Le droit de manifester en cour municipale

Arrestation à la manifestation contre la brutalité policière à Montréal, le 15 mars 2011. Arrestation à la manifestation contre la brutalité policière à Montréal, le 15 mars 2011.

Le droit de manifester dans les rues de Montréal est défendu en cour municipale, lundi, par les avocats de 239 manifestants arrêtés en mars 2011. Les procureurs entendent contester la constitutionnalité de l'article 500.1 du code de la sécurité routière au cours de ce procès qui pourrait influencer d'autres causes à venir.

Le procès qui s'ouvre aujourd'hui à Montréal est le premier procès qui conteste l'utilisation que font les policiers de cet article provincial.

En 2011, 239 personnes arrêtées pendant d'une manifestation contre la brutalité policière ont reçu une contravention de 488 dollars.
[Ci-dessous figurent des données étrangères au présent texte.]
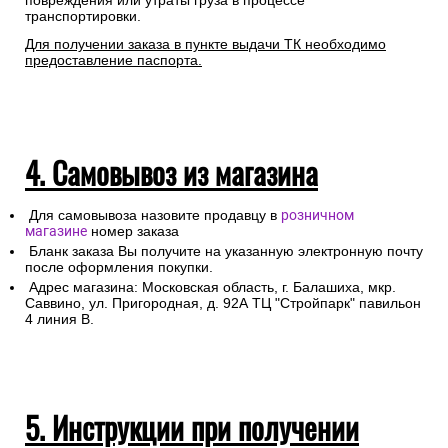
повреждения или утраты груза в процессе
транспортировки.
Для получении заказа в пункте выдачи ТК необходимо
предоставление паспорта.
4. Самовывоз из магазина
Для самовывоза назовите продавцу в
розничном
магазине
номер заказа
Бланк заказа Вы получите на указанную электронную почту
после оформления покупки.
Адрес магазина: Московская область, г. Балашиха, мкр.
Саввино, ул. Пригородная, д. 92А ТЦ "Стройпарк" павильон
4 линия В.
5. Инструкции при получении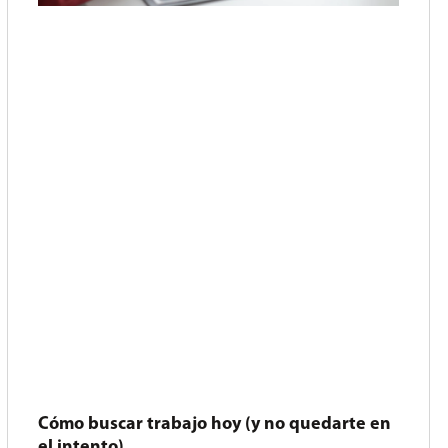
Cómo buscar trabajo hoy (y no quedarte en
el intento)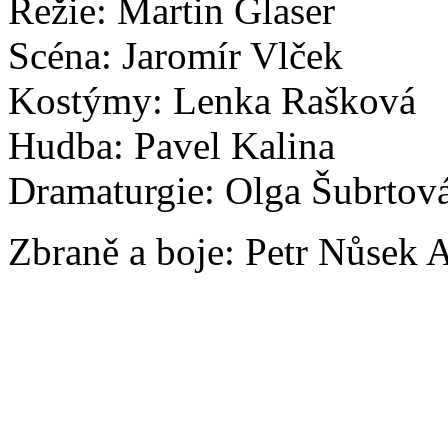
Režie: Martin Glaser
Scéna: Jaromír Vlček
Kostýmy: Lenka Rašková
Hudba: Pavel Kalina
Dramaturgie: Olga Šubrtov
Zbraně a boje: Petr Nůsek 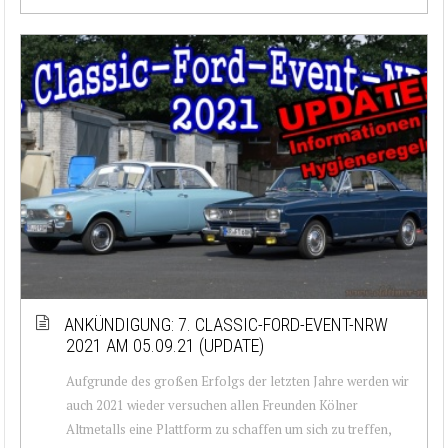
ANKÜNDIGUNG: 7. CLASSIC-FORD-EVENT-NRW
2021 AM 05.09.21 (UPDATE)
Aufgrunde des großen Erfolgs der letzten Jahre werden wir
auch 2021 wieder versuchen allen Freunden Kölner
Altmetalls eine Plattform zu schaffen um sich zu treffen,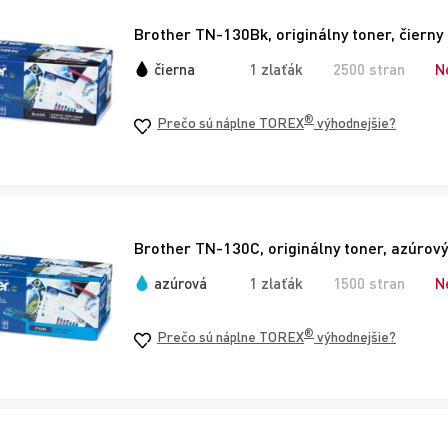
Brother TN-130Bk, originálny toner, čierny
čierna
1 zlaťák
2500 stran
N
®
Prečo sú náplne TOREX
výhodnejšie?
Brother TN-130C, originálny toner, azúrový
azúrová
1 zlaťák
1500 stran
N
®
Prečo sú náplne TOREX
výhodnejšie?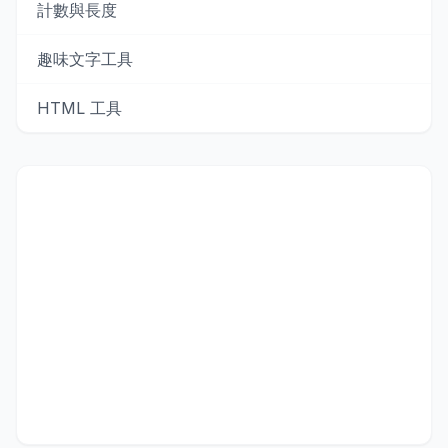
計數與長度
趣味文字工具
HTML 工具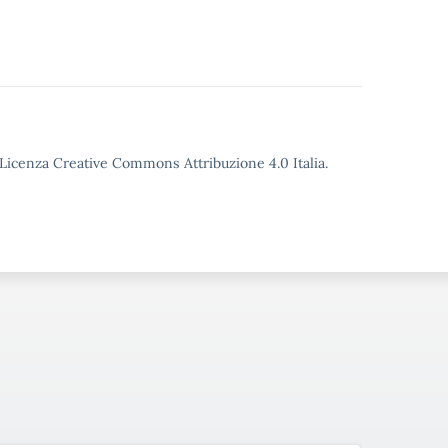
o Licenza Creative Commons Attribuzione 4.0 Italia.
Les policiers ont procédé à leur arrestation en vertu de l'article 500.1 du code de la sécurité routière. 

L'article 500.1. 

Nul ne peut, au cours d'une action concertée destinée à entraver de quelque manière la circulation des véhicules routiers sur un chemin public, en occuper la chaussée, l'accotement, une autre partie de l'emprise ou les abords ou y placer un véhicule ou un obstacle, de manière à entraver la circulation des véhicules routiers sur ce chemin ou l'accès à un tel chemin.

[…] Le présent article ne s'applique pas lors de défilés ou d'autres manifestations préalablement autorisées par la personne responsable de l'entretien du chemin public à la condition que le chemin utilisé soit fermé à la circulation ou sous contrôle d'un corps de police.

Les avocats des manifestants soutiennent que l'article a été adopté à la base pour empêcher le blocage des routes, et non pour interdire les manifestations - ce que font, selon eux, les policiers. Leur utilisation de l'article 500.1 serait donc illégale, disent-ils.

Une disposition unique au Canada

L'article 500.1 a été adopté au début des années 2000, mais ce n'est que le 15 mars 2011 qu'il a été utilisé par des policiers de Montréal pour mettre fin à une manifestation. L'article a depuis été utilisé à plusieurs reprises lors des manifestations étudiantes du printemps dernier.

Me Denis Poitras, qui défend les manifestants, soutient que cette façon de faire des policiers québécois est unique au pays. « On a fait les recherches jurisprudentielles. Il n'y a aucune province au Canada qui a un article similaire à ça dans son code de sécurité routière ».

Les tribunaux pourraient prendre des années avant de statuer sur le sort de l'article 500.1. Toutes les personnes accusées en vertu de cet article et qui contestent leur contravention pourraient elles aussi voir leur procès reporté de plusieurs années.

Au final, la décision du juge pourrait influencer d'autres procès à venir, dans lesquels on conteste aussi les arrestations faites en vertu de l'article 500.1.